Top of THE DATA

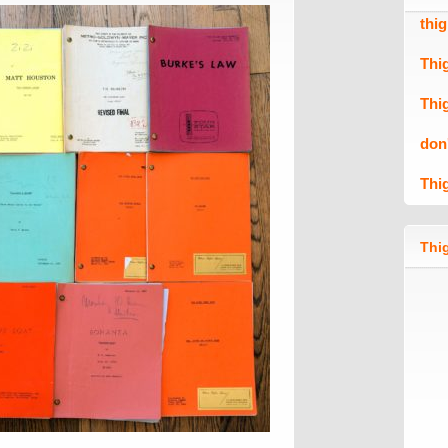
thi
Thi
Thi
don
Thi
Thig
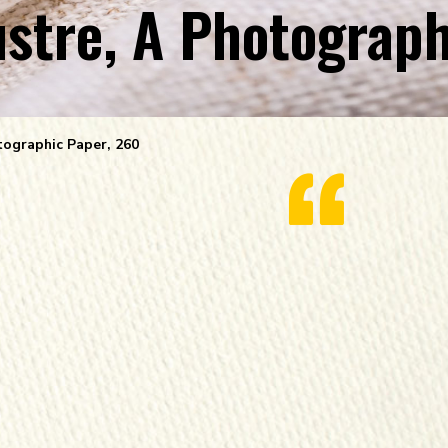
tre, A Photograph
ographic Paper, 260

Bottom of THE DATA

Set down each entry above exactly as it appears. Omit the pictures.

thi
Thi
Thi
don
Thi
Thig
tre, A Photograph
ographic Paper, 260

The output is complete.